Candidato vitorioso na disputa pela prefeitura de Piracicaba, na legenda do PSDB, no pleito de outubro de 1992, Mendes Thame renunciou ao mandato na Câmara em 31 de dezembro desse ano, sendo substituído por Luís Máximo. Foi empossado no cargo executivo municipal em 1º de janeiro do ano seguinte. Encerrou o mandato de prefeito em dezembro de 1996, conseguindo eleger o seu sucessor, o correligionário Humberto de Campos. Ainda nesse mês disputou a presidência da Associação Paulista de Municípios (APM), sendo derrotado pelo prefeito de Osasco, Celso Giglio, do Partido Trabalhista Brasileiro (PTB).

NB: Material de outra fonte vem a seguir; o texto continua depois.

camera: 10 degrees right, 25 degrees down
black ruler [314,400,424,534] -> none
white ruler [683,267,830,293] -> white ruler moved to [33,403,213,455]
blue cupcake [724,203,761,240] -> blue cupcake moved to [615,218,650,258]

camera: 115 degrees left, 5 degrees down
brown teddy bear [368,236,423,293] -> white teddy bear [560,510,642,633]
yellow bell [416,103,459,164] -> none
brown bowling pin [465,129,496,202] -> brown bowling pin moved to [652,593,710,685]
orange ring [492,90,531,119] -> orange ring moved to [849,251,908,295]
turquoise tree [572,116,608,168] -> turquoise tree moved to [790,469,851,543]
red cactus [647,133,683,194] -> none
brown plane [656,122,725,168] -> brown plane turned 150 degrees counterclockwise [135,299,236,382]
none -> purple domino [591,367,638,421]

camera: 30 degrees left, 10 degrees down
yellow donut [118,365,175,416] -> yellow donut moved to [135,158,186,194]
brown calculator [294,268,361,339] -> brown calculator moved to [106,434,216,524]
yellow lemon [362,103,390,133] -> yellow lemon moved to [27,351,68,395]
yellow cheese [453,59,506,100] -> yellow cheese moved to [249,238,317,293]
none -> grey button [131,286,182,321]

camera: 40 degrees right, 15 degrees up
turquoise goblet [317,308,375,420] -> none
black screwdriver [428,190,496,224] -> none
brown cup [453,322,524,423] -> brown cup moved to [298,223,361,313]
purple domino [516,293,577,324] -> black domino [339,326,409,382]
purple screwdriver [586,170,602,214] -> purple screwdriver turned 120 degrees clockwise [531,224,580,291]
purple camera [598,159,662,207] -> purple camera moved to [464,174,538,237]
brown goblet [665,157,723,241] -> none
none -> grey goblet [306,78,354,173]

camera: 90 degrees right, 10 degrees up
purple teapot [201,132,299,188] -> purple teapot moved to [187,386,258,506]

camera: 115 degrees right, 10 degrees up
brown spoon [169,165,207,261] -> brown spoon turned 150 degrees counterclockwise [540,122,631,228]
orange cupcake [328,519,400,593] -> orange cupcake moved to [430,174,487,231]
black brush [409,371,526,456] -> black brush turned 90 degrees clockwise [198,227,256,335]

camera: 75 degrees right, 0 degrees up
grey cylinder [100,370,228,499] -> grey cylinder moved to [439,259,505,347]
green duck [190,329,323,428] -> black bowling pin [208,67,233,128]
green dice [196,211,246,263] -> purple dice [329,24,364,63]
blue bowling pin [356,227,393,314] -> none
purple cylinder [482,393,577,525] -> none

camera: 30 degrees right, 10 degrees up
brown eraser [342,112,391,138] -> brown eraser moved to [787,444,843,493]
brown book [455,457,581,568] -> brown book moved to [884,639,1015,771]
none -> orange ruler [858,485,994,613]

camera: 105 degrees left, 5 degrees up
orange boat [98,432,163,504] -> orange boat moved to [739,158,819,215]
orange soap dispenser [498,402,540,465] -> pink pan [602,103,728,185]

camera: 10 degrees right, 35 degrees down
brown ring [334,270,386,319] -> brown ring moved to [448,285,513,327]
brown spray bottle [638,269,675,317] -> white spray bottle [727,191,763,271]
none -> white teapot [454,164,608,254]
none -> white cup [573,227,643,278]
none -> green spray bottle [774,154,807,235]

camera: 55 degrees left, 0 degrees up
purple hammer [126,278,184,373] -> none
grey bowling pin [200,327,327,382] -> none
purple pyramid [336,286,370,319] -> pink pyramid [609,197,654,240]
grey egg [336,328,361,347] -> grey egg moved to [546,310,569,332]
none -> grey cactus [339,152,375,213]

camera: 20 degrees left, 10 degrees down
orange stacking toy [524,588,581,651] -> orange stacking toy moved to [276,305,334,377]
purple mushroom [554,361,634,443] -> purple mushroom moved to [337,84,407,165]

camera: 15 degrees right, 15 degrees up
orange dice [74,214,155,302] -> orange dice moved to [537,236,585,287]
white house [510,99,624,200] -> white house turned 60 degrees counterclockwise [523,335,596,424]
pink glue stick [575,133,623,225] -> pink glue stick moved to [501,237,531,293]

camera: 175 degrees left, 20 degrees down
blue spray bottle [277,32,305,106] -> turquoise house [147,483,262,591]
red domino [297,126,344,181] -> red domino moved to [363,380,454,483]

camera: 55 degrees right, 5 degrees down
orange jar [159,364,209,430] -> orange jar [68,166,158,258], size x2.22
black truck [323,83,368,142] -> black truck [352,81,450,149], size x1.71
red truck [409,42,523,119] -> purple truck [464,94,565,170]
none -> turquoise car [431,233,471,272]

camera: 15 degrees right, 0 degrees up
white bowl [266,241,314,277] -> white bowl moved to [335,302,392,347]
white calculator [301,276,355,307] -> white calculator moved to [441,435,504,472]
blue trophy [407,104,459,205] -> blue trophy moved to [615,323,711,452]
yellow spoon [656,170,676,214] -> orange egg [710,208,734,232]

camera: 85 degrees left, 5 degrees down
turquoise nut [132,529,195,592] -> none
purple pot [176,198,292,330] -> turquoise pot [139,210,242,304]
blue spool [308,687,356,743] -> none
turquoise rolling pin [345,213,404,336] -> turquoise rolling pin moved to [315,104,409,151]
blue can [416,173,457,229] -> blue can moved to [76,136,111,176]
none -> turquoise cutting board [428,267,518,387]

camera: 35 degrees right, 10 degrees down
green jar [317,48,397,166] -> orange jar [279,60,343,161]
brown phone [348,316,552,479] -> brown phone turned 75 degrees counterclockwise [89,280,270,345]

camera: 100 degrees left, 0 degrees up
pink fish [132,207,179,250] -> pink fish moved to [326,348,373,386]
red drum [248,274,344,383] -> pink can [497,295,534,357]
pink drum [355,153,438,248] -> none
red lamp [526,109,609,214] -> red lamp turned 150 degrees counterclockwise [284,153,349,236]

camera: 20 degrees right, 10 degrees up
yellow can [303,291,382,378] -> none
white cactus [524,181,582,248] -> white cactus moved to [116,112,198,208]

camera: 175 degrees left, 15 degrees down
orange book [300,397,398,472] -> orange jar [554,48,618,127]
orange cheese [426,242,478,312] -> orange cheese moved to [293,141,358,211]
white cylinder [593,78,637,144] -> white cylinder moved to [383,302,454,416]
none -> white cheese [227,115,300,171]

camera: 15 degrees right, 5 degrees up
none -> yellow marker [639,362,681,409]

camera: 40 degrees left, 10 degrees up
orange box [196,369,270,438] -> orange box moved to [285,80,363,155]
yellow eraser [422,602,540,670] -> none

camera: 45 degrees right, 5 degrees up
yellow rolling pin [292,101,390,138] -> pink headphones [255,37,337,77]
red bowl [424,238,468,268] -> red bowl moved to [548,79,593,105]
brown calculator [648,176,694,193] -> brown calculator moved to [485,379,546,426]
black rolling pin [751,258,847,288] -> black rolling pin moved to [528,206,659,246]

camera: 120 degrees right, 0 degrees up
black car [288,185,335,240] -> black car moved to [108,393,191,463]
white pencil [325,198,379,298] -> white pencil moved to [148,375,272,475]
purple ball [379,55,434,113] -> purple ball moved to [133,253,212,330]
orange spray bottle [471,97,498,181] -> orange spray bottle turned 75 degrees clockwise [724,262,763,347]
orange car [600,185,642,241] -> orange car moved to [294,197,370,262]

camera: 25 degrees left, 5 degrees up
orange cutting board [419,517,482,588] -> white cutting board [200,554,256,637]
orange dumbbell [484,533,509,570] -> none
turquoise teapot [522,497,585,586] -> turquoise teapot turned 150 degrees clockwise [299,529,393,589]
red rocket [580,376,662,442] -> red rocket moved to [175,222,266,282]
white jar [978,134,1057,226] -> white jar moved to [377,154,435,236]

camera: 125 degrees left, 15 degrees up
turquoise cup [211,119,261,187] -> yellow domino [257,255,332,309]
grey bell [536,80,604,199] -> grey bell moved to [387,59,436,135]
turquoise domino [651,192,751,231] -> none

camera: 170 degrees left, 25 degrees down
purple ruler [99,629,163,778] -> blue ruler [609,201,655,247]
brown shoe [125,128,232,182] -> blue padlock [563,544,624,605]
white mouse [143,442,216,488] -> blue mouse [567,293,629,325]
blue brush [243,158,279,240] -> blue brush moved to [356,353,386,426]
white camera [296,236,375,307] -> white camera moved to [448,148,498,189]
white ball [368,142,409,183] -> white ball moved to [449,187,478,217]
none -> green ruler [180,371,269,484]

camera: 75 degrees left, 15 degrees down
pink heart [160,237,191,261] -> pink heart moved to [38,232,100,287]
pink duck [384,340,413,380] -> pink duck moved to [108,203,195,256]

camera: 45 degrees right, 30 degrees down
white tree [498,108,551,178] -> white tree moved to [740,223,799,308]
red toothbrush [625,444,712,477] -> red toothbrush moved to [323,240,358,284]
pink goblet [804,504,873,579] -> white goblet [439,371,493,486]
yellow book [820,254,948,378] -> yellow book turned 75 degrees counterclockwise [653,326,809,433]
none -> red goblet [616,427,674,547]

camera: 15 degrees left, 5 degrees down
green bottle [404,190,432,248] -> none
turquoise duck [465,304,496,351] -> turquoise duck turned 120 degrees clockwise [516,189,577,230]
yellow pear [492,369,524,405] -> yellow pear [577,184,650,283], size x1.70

No pleito de outubro de 1998, Mendes Thame candidatou-se a uma cadeira na Câmara, pelo PSDB, obtendo uma suplência. Em julho exerceu o mandato de deputado federal por poucos dias, licenciando-se para assumiu a Secretaria de Recursos Hídricos, Saneamento e Obras do estado de São Paulo na gestão de Mário Covas. Deixou essa função em janeiro de 2001 retornou à Câmara e foi efetivado deputado federal. Licenciou-se novamente do mandato e voltou ao cargo de secretário, cargo em que permaneceu até 24 de janeiro de 2002 quando reassumiu o mandato na Câmara dos Deputados. Em outubro desse ano, reelegeu-se deputado federal, tomou posse do novo mandato em fevereiro de 2007 e tornou-se vice-líder do PSDB.

Membro da bancada de oposição ao governo de Luís Inácio Lula da Silva, do Partido dos Trabalhadores (PT) principal adversário do PSDB, votou contra a reforma da Previdência e a reforma tributária. Nas eleições de 2006 conquistou, pela quinta vez, uma cadeira na Câmara dos Deputados. Iniciou novo mandato em fevereiro de 2007.

Nas legislaturas 1999-2003, 2003-2007 e 2007-2011, participou das comissões de Agricultura, Pecuária, Abastecimento e Desenvolvimento Rural; Constituição e Justiça e de Cidadania; Constituição e Justiça e de Redação; Defesa do Consumidor, Meio Ambiente e Minorias; Finanças e Tributação; Meio Ambiente e Desenvolvimento Sustentável; Relações Exteriores e de Defesa Nacional; Saúde, Previdência e Assistência Social; Segurança Pública e Combate ao Crime Organizado; Serviço Público; Trabalho, Administração e Serviço Público; Trabalho. Foi ainda um dos representantes do Congresso Nacional nas Conferências da ONU sobre Mudanças Climáticas em Nairobi (2006), Bali (2007) e Poznan (2008).

Foi consultor do Instituto de Pesquisa Tecnológica (IPT).

Publicou Administração da empresa agrícola (em co-autoria) e A social-democracia para jovens.

FONTES: CÂM. DEP. Deputados brasileiros (1991-1995, 1999-2003, 2003-2007, 2007-2011); COELHO, J. & OLIVEIRA, A. Nova; Estado de S. Paulo (8/10/98); Folha de S. Paulo (5/10 e 7/12/96); Jornal do Brasil (18/8/92); Perfil parlamentar/IstoÉ; TRIB. SUP. ELEIT. Dados (1998, 2002, 2006).